WHY WE TEACH PLIE SQUATS
- Plie Squats add the benefit of opening up your hips, increasing your range of motion, and greatly improving your flexibility.
- Turnouts create an imbalance that forces you to adapt your position in order to not fall over. This helps support better stability
- While regular squats tone up the quads, hamstrings, and glutes, a plié squat exercise will also target your adductors and inner thighs.
- Squats are compound exercises that engage several muscles at the same time. Therefore, they are an effective cardio workout, awesome to burn calories faster.
COMMON MISTAKES
- Clients often miss out on the hip opening benefit of this posture through several set up mistakes:
- Clients will turn their feet out too wide, causing their knees to cave in. We are not all ballerinas! It’s better to cue a “natural turnout” from the start
- Clients will set up with their feet too far apart. This also prevents an effective hip opening and can bring their knees out of alignment. We want their feet planted right under their knees – if their knees pass their ankles slightly, it’s not a bad thing! This can actually improve their ankle mobility too.
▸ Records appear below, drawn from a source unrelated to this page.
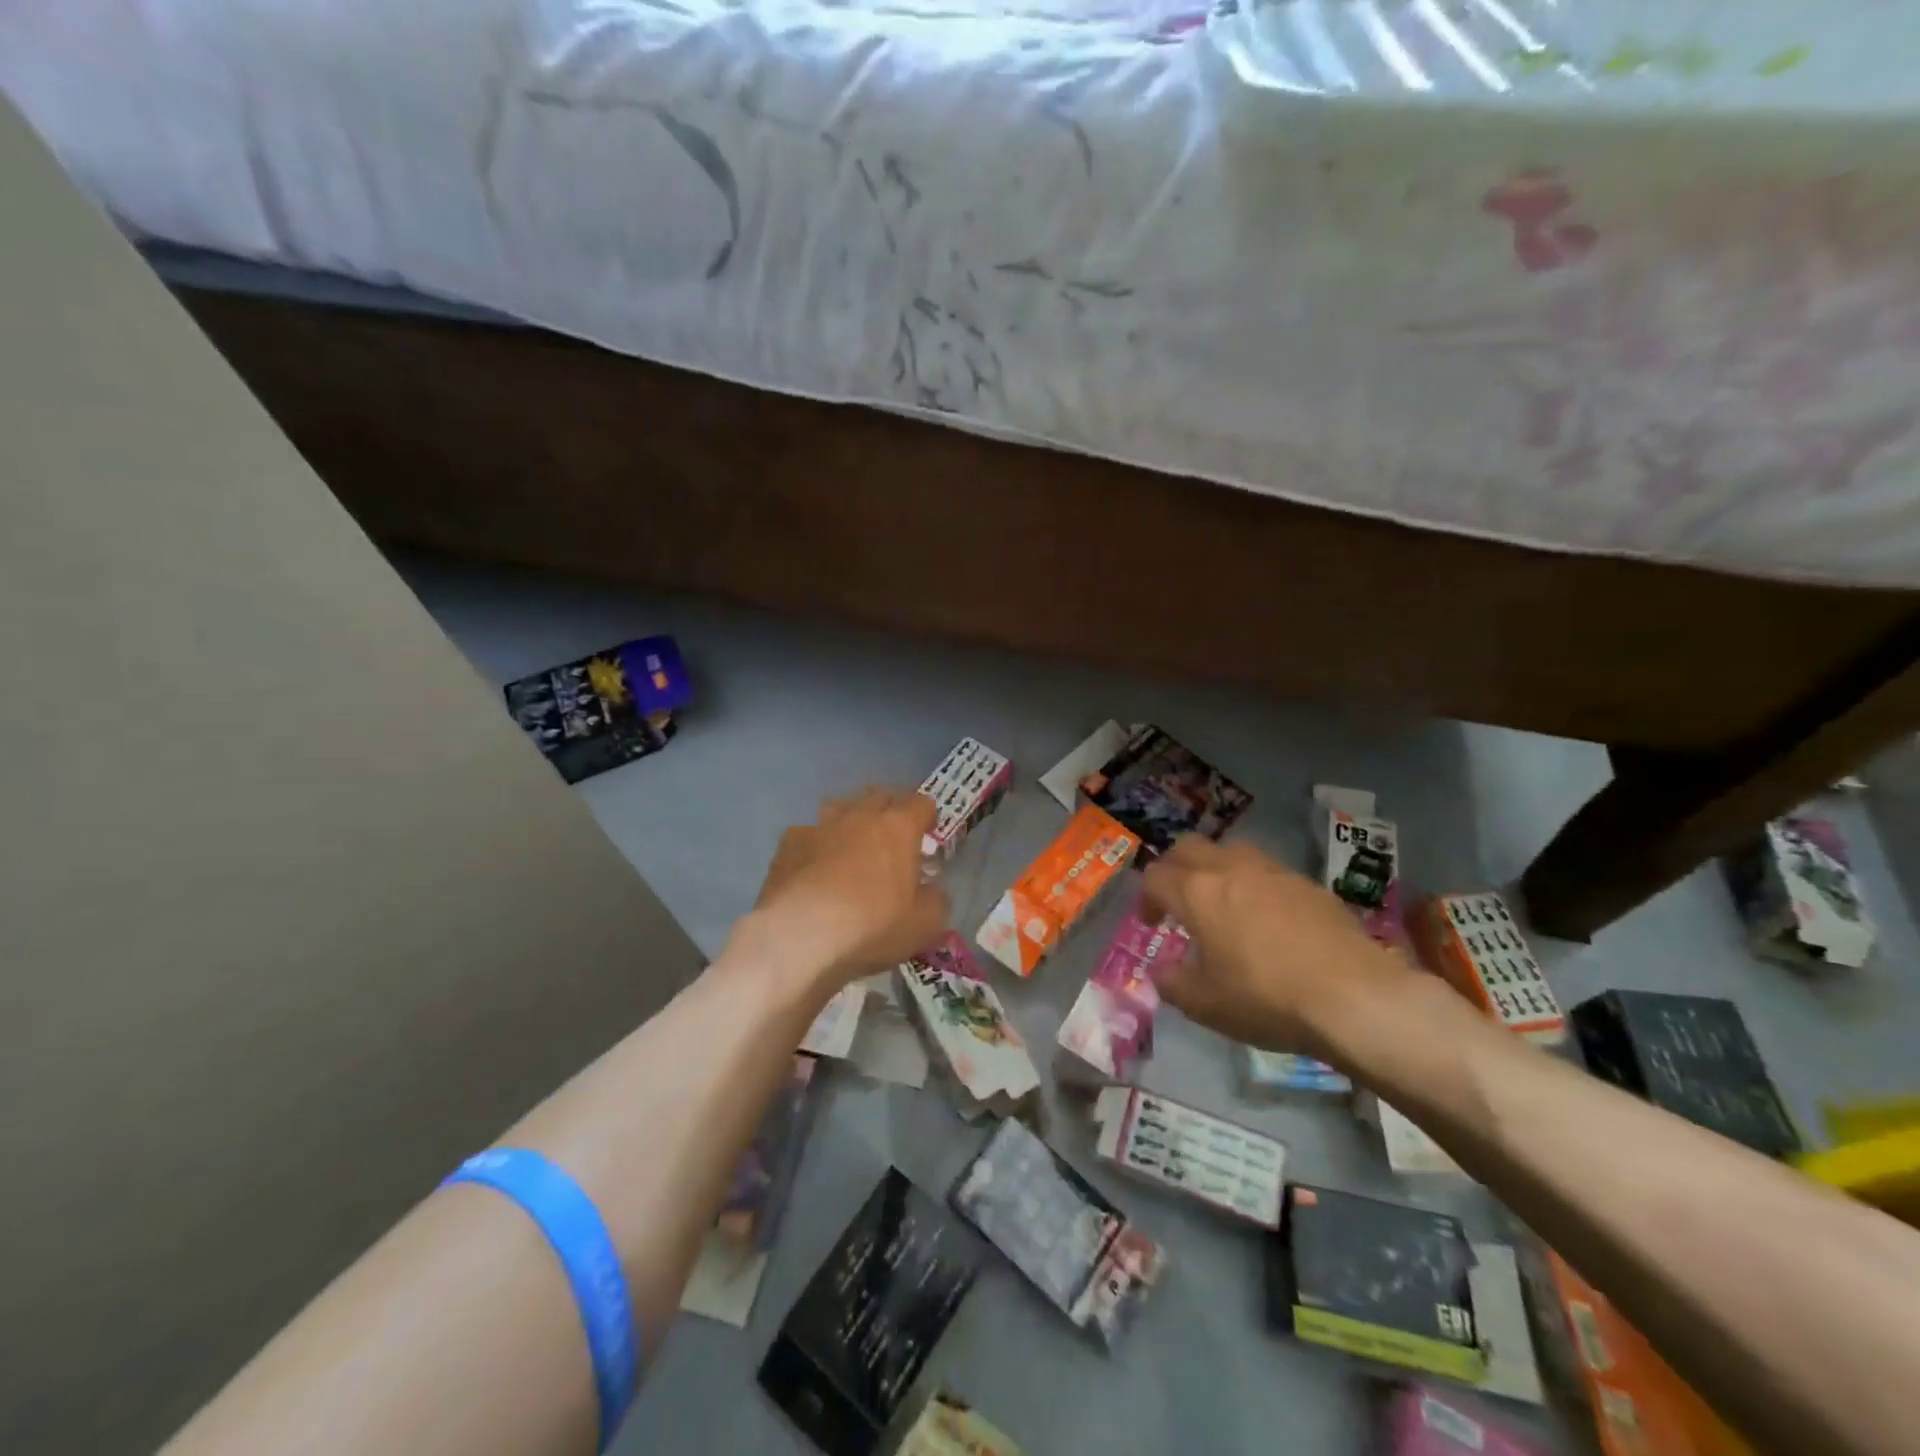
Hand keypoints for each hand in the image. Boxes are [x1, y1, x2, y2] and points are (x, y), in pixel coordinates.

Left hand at [743, 787, 948, 988]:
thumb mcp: (925, 924)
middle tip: (892, 839)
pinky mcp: (789, 843)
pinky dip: (817, 845)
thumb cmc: (873, 925)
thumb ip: (936, 900)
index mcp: (899, 827)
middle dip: (889, 811)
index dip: (927, 817)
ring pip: (841, 807)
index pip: (921, 803)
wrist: (801, 934)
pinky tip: (814, 868)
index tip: (928, 835)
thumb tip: (932, 890)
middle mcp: (860, 815)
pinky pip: (808, 834)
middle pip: (880, 796)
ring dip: (851, 820)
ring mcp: (821, 825)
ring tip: (851, 846)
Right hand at [1141, 837, 1414, 1057]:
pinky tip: (1268, 920)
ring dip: (1216, 870)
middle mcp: (1231, 869)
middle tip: (1177, 900)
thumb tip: (1163, 972)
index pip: (1156, 877)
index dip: (1146, 898)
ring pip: (1231, 851)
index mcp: (1197, 892)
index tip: (1151, 924)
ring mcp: (1274, 872)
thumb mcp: (1205, 1004)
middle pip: (1189, 847)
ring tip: (1222, 904)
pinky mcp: (1309, 884)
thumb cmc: (1266, 998)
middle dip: (1175, 868)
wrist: (1355, 997)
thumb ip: (1173, 983)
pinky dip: (1254, 885)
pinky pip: (1268, 872)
- Make sure they are actively pressing all “four corners” of their feet into the ground! This will help align the knees properly and allow for greater glute engagement and hip rotation.
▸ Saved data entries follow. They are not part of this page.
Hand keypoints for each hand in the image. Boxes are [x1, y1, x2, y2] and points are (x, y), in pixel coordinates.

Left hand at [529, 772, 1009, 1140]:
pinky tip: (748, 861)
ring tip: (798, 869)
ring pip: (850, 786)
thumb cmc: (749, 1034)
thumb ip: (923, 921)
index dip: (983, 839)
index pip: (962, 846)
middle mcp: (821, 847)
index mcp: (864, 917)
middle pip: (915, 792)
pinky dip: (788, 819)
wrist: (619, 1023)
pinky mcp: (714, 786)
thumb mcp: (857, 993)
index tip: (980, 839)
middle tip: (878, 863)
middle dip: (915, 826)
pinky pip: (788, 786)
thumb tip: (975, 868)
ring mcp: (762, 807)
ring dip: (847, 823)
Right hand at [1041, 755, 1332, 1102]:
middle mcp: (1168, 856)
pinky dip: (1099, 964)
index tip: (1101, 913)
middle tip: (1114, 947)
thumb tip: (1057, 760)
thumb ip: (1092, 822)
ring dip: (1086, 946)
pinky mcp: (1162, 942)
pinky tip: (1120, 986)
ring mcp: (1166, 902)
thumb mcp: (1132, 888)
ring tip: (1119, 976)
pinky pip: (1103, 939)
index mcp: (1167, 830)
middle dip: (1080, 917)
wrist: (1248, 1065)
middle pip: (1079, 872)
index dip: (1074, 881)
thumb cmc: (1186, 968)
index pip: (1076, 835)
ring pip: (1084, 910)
- Other common mistakes involve their pelvis being over-tucked in, or sticking out (posterior/anterior tilt.) Plie squats should be performed with an upright torso – it’s good to repeatedly cue to “engage their core” or “weave the rib cage inward” for this posture, which will also properly align the pelvis.
MODIFICATIONS
- For plie squats, the best modification is to work in a higher stance (less knee flexion) so the clients can work on opening their hips.
- They can also work on improving their upright posture when working up higher!
USEFUL TALKING POINTS ONCE YOU GET MOVING
- “align your knees with your second toe as you lower down”
- “work on opening those hips by pressing your knees back”
- “better posture = better health! Work on keeping your back flat against a wall as you work, your shoulders melted down and stacked on top of your hips”
- “If there’s pressure in your low back, make sure you are engaging your core!”